Preparing for the effects of climate change is not just about being ready for the next extreme weather event, like a hurricane, wildfire, or heat wave. As glaciers and ice sheets continue to melt and more heat is trapped in the ocean, causing it to expand, sea-level rise will exacerbate a more mundane problem for those who live in coastal areas: so-called “sunny-day” flooding.
Scientists have long warned that rising seas will bring high tides closer to buildings and roads and eat away at the shoreline. But it’s not just climate change making this problem worse. A new study by NASA scientists published in the journal Nature Climate Change warns that in just over a decade the stars will literally align to make tidal flooding occur more often and become more destructive.
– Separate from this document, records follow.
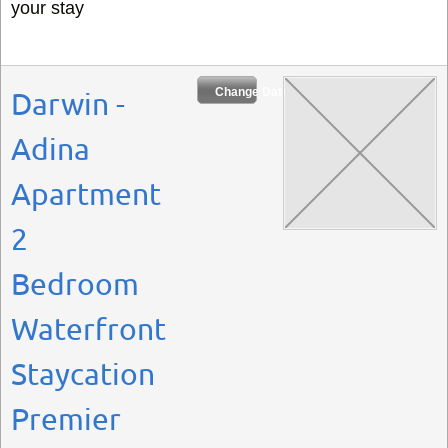
your stay
Change Dates
Darwin -
Adina
Apartment
2
Bedroom
Waterfront
Staycation
Premier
Well, technically not the stars. The study looked at regular fluctuations or “wobbles” in the moon’s orbit around the Earth that occur on an 18.6 year cycle. Over this period, the angle between the moon’s orbit and the Earth’s equator grows and shrinks, resulting in changes in the moon’s gravitational pull on the oceans. During half of this cycle, the moon’s pull serves to amplify the earth’s tides, leading to higher high tides and lower low tides. the researchers found that this moon wobble effect is going to boost the number of flooding events significantly.
Scientists already know that the number of tidal flooding events has been increasing with sea-level rise. Sunny-day flooding, which is when tides reach about 2 feet above the daily average high tide, is already more than twice as likely as it was in 2000, according to the National Oceanic and Atmospheric Administration. The study found that in the mid-2030s, when this period of higher high tides comes around again and sea levels are higher due to climate change, almost all U.S. mainland coastlines will see a jump in the number of sunny-day floods, with the effect lasting for about a decade. During that period, at times when the sun, moon, and Earth line up just so, certain areas could see clusters of floods for a month at a time, with some cities seeing floods almost every day.
Rob Moore, director of the water and climate team at the Natural Resources Defense Council, said in an email that this study “brings some alarming new information to light, which is not incorporated into any official projections of future sea level rise, its impacts, or projected future incidents of coastal flooding. Every local and state official with a coastline should be deeply concerned about this.”
While sunny-day flooding isn’t the type of severe flooding you see during hurricanes or intense rainstorms, in some ways it can be just as destructive. “If it floods 10 or 15 times a month, a business can’t keep operating with its parking lot under water,” said Philip Thompson, an assistant professor at the University of Hawaii and the lead author of the study, in a statement. “People lose their jobs because they can’t get to work. Seeping cesspools become a public health issue.”
On top of that, a tropical storm or hurricane could intersect with one of these periods of lots of sunny-day floods, which has implications for storm surge projections, said Moore.
The uptick in tidal flooding won’t hit everywhere in the U.S. at the same time. The researchers predict that Hawaii, the Pacific Coast, and the Gulf of Mexico will see clusters of sunny-day floods in the mid-2030s, mid-2050s and early 2070s, while the northern Atlantic coast won’t experience the burst of flooding until the mid-2040s, and then again in the early 2060s.
“From a planning perspective, it’s important to know when we’ll see an increase,” said co-author Ben Hamlington of NASA’s Jet Propulsion Laboratory in a statement. This expected increase in flooding will help coastal urban planners weigh adaptation measures like raising buildings, building sea walls, nourishing beaches, redesigning sewage systems, and in some cases, moving communities away from the shore altogether.
“We’re already way behind the curve of sea level rise and we already knew the curve was getting steeper,” said Moore. “I hope this will bring additional urgency to jumpstart the nation’s efforts to get our communities prepared.”